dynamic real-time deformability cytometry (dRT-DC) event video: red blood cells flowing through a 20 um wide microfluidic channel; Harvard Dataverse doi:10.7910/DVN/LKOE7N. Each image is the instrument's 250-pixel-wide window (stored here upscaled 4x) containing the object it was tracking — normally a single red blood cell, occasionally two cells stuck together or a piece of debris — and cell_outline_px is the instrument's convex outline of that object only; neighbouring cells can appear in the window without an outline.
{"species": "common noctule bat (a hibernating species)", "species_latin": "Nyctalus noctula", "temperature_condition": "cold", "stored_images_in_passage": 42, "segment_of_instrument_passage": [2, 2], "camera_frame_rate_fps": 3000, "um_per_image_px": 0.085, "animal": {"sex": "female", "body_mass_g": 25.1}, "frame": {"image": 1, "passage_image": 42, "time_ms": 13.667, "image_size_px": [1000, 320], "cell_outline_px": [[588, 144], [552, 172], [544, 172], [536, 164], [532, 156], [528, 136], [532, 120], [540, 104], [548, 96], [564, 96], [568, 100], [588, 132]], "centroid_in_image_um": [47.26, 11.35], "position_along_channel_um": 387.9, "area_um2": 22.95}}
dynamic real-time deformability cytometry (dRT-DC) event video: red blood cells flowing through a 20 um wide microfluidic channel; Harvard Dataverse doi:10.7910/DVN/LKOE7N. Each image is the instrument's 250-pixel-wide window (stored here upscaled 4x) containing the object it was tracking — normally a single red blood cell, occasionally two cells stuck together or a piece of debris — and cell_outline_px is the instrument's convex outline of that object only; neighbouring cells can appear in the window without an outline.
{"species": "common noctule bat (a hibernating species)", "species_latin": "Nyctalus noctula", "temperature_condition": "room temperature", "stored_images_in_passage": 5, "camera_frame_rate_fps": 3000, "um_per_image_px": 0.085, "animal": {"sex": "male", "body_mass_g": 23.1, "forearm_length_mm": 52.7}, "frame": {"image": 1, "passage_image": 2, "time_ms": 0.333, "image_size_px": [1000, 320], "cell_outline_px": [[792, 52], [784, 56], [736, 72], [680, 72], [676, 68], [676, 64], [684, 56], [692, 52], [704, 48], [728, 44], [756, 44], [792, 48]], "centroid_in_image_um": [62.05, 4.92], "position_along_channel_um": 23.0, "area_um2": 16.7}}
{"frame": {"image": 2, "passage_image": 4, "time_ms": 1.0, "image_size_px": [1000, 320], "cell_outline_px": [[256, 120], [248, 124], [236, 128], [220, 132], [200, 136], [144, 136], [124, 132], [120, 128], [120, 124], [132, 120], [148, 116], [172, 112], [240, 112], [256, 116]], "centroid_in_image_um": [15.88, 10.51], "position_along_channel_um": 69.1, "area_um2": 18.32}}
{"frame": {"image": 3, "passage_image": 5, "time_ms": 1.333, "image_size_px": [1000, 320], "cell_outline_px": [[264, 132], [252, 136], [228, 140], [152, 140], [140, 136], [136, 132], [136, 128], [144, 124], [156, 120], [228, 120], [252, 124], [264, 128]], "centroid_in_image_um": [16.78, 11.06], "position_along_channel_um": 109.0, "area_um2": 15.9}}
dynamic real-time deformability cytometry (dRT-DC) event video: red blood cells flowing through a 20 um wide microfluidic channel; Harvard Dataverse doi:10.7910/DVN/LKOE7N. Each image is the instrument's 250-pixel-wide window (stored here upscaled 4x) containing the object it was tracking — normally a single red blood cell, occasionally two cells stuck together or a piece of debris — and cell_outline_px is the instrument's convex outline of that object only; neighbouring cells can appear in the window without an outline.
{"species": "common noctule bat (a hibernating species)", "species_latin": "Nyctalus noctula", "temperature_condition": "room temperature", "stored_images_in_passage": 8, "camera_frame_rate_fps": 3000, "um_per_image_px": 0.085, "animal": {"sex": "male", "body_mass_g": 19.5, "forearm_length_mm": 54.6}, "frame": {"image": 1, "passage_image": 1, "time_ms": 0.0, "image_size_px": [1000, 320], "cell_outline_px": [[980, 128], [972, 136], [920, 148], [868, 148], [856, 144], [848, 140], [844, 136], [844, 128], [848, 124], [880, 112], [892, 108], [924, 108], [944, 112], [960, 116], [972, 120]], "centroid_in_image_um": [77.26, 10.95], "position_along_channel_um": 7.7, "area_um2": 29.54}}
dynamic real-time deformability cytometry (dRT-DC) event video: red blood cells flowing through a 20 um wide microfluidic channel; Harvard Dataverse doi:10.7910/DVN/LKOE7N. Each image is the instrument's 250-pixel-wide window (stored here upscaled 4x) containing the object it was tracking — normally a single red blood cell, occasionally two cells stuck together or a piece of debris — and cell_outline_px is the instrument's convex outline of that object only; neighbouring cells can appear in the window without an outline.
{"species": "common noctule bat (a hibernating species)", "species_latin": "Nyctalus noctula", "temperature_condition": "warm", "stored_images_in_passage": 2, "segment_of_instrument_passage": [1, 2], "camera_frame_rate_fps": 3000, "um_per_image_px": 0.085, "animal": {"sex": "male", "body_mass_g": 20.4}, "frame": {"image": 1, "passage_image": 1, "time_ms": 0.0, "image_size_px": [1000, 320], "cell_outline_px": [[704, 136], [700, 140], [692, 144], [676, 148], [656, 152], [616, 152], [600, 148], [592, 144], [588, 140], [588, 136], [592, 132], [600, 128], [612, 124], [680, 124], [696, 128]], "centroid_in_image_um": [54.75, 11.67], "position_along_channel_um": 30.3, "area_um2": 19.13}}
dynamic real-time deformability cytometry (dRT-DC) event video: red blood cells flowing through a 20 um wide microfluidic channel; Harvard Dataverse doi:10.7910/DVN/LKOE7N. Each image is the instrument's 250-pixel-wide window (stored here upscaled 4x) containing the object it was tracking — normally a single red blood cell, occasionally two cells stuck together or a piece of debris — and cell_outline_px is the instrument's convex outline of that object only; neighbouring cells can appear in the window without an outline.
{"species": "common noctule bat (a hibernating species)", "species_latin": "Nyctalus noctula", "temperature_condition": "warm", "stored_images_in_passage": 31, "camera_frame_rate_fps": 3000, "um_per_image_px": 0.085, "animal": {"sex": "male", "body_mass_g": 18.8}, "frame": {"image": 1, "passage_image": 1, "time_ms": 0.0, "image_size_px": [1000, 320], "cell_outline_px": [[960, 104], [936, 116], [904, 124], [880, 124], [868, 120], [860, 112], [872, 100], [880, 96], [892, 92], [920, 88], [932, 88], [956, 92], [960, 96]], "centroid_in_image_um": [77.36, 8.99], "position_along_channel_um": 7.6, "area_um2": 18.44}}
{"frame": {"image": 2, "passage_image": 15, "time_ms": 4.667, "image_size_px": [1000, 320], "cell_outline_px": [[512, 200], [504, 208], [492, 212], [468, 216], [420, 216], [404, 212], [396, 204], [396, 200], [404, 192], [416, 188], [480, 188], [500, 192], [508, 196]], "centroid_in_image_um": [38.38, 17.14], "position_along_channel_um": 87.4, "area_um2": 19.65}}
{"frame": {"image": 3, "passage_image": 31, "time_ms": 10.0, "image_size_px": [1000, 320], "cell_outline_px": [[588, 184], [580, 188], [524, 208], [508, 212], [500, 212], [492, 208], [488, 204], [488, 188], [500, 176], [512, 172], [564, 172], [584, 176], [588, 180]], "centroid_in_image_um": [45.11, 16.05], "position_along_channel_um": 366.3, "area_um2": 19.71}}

____

Write out all records exactly, keeping every detail.

dynamic real-time deformability cytometry (dRT-DC) event video: red blood cells flowing through a 20 um wide microfluidic channel; Harvard Dataverse doi:10.7910/DVN/LKOE7N. Each image is the instrument's 250-pixel-wide window (stored here upscaled 4x) containing the object it was tracking — normally a single red blood cell, occasionally two cells stuck together or a piece of debris — and cell_outline_px is the instrument's convex outline of that object only; neighbouring cells can appear in the window without an outline.
{"species": "common noctule bat (a hibernating species)", "species_latin": "Nyctalus noctula", "temperature_condition": "cold", "stored_images_in_passage": 42, "segment_of_instrument_passage": [2, 2], "camera_frame_rate_fps": 3000, "um_per_image_px": 0.085, "animal": {"sex": "female", "body_mass_g": 25.1}, "frame": {"image": 1, "passage_image": 42, "time_ms": 13.667, "image_size_px": [1000, 320], "cell_outline_px": [[588, 144], [552, 172], [544, 172], [536, 164], [532, 156], [528, 136], [532, 120], [540, 104], [548, 96], [564, 96], [568, 100], [588, 132]], "centroid_in_image_um": [47.26, 11.35], "position_along_channel_um": 387.9, "area_um2": 22.95}}
dynamic real-time deformability cytometry (dRT-DC) event video: red blood cells flowing through a 20 um wide microfluidic channel; Harvard Dataverse doi:10.7910/DVN/LKOE7N. Each image is the instrument's 250-pixel-wide window (stored here upscaled 4x) containing the object it was tracking — normally a single red blood cell, occasionally two cells stuck together or a piece of debris — and cell_outline_px is the instrument's convex outline of that object only; neighbouring cells can appear in the window without an outline.
{"species": "common noctule bat (a hibernating species)", "species_latin": "Nyctalus noctula", "temperature_condition": "room temperature", "stored_images_in_passage": 5, "camera_frame_rate_fps": 3000, "um_per_image_px": 0.085, "animal": {"sex": "male", "body_mass_g": 23.1, "forearm_length_mm": 52.7}, "frame": {"image": 1, "passage_image": 2, "time_ms": 0.333, "image_size_px": [1000, 320], "cell_outline_px": [[792, 52], [784, 56], [736, 72], [680, 72], [676, 68], [676, 64], [684, 56], [692, 52], [704, 48], [728, 44], [756, 44], [792, 48]], "centroid_in_image_um": [62.05, 4.92], "position_along_channel_um": 23.0, "area_um2": 16.7}}
{"frame": {"image": 2, "passage_image": 4, "time_ms": 1.0, "image_size_px": [1000, 320], "cell_outline_px": [[256, 120], [248, 124], [236, 128], [220, 132], [200, 136], [144, 136], [124, 132], [120, 128], [120, 124], [132, 120], [148, 116], [172, 112], [240, 112], [256, 116]], "centroid_in_image_um": [15.88, 10.51], "position_along_channel_um": 69.1, "area_um2": 18.32}}
{"frame": {"image": 3, "passage_image": 5, "time_ms": 1.333, "image_size_px": [1000, 320], "cell_outline_px": [[264, 132], [252, 136], [228, 140], [152, 140], [140, 136], [136, 132], [136, 128], [144, 124], [156, 120], [228, 120], [252, 124], [264, 128]], "centroid_in_image_um": [16.78, 11.06], "position_along_channel_um": 109.0, "area_um2": 15.9}}
dynamic real-time deformability cytometry (dRT-DC) event video: red blood cells flowing through a 20 um wide microfluidic channel; Harvard Dataverse doi:10.7910/DVN/LKOE7N. Each image is the instrument's 250-pixel-wide window (stored here upscaled 4x) containing the object it was tracking — normally a single red blood cell, occasionally two cells stuck together or a piece of debris — and cell_outline_px is the instrument's convex outline of that object only; neighbouring cells can appear in the window without an outline.
{"species": "common noctule bat (a hibernating species)", "species_latin": "Nyctalus noctula", "temperature_condition": "room temperature", "stored_images_in_passage": 8, "camera_frame_rate_fps": 3000, "um_per_image_px": 0.085, "animal": {"sex": "male", "body_mass_g": 19.5, "forearm_length_mm": 54.6}, "frame": {"image": 1, "passage_image": 1, "time_ms": 0.0, "image_size_px": [1000, 320], "cell_outline_px": [[980, 128], [972, 136], [920, 148], [868, 148], [856, 144], [848, 140], [844, 136], [844, 128], [848, 124], [880, 112], [892, 108], [924, 108], [944, 112], [960, 116], [972, 120]], "centroid_in_image_um": [77.26, 10.95], "position_along_channel_um": 7.7, "area_um2": 29.54}}
dynamic real-time deformability cytometry (dRT-DC) event video: red blood cells flowing through a 20 um wide microfluidic channel; Harvard Dataverse doi:10.7910/DVN/LKOE7N. Each image is the instrument's 250-pixel-wide window (stored here upscaled 4x) containing the object it was tracking — normally a single red blood cell, occasionally two cells stuck together or a piece of debris — and cell_outline_px is the instrument's convex outline of that object only; neighbouring cells can appear in the window without an outline.
{"species": "common noctule bat (a hibernating species)", "species_latin": "Nyctalus noctula", "temperature_condition": "warm", "stored_images_in_passage": 2, "segment_of_instrument_passage": [1, 2], "camera_frame_rate_fps": 3000, "um_per_image_px": 0.085, "animal": {"sex": "male", "body_mass_g": 20.4}, "frame": {"image": 1, "passage_image": 1, "time_ms": 0.0, "image_size_px": [1000, 320], "cell_outline_px": [[704, 136], [700, 140], [692, 144], [676, 148], [656, 152], [616, 152], [600, 148], [592, 144], [588, 140], [588, 136], [592, 132], [600, 128], [612, 124], [680, 124], [696, 128]], "centroid_in_image_um": [54.75, 11.67], "position_along_channel_um": 30.3, "area_um2": 19.13}}
dynamic real-time deformability cytometry (dRT-DC) event video: red blood cells flowing through a 20 um wide microfluidic channel; Harvard Dataverse doi:10.7910/DVN/LKOE7N. Each image is the instrument's 250-pixel-wide window (stored here upscaled 4x) containing the object it was tracking — normally a single red blood cell, occasionally two cells stuck together or a piece of debris — and cell_outline_px is the instrument's convex outline of that object only; neighbouring cells can appear in the window without an outline.
{"species": "common noctule bat (a hibernating species)", "species_latin": "Nyctalus noctula", "temperature_condition": "warm", "stored_images_in_passage": 31, "camera_frame_rate_fps": 3000, "um_per_image_px": 0.085, "animal": {"sex": "male", "body_mass_g": 18.8}, "frame": {"image": 1, "passage_image": 1, "time_ms": 0.0, "image_size_px": [1000, 320], "cell_outline_px": [[960, 104], [936, 116], [904, 124], [880, 124], [868, 120], [860, 112], [872, 100], [880, 96], [892, 92], [920, 88], [932, 88], [956, 92], [960, 96]], "centroid_in_image_um": [77.36, 8.99], "position_along_channel_um": 7.6, "area_um2": 18.44}}
{"frame": {"image": 2, "passage_image": 15, "time_ms": 4.667, "image_size_px": [1000, 320], "cell_outline_px": [[512, 200], [504, 208], [492, 212], [468, 216], [420, 216], [404, 212], [396, 204], [396, 200], [404, 192], [416, 188], [480, 188], [500, 192], [508, 196]], "centroid_in_image_um": [38.38, 17.14], "position_along_channel_um": 87.4, "area_um2": 19.65}}
{"frame": {"image": 3, "passage_image": 31, "time_ms": 10.0, "image_size_px": [1000, 320], "cell_outline_px": [[588, 184], [580, 188], [524, 208], [508, 212], [500, 212], [492, 208], [488, 204], [488, 188], [500, 176], [512, 172], [564, 172], [584, 176], [588, 180]], "centroid_in_image_um": [45.11, 16.05], "position_along_channel_um": 366.3, "area_um2": 19.71}}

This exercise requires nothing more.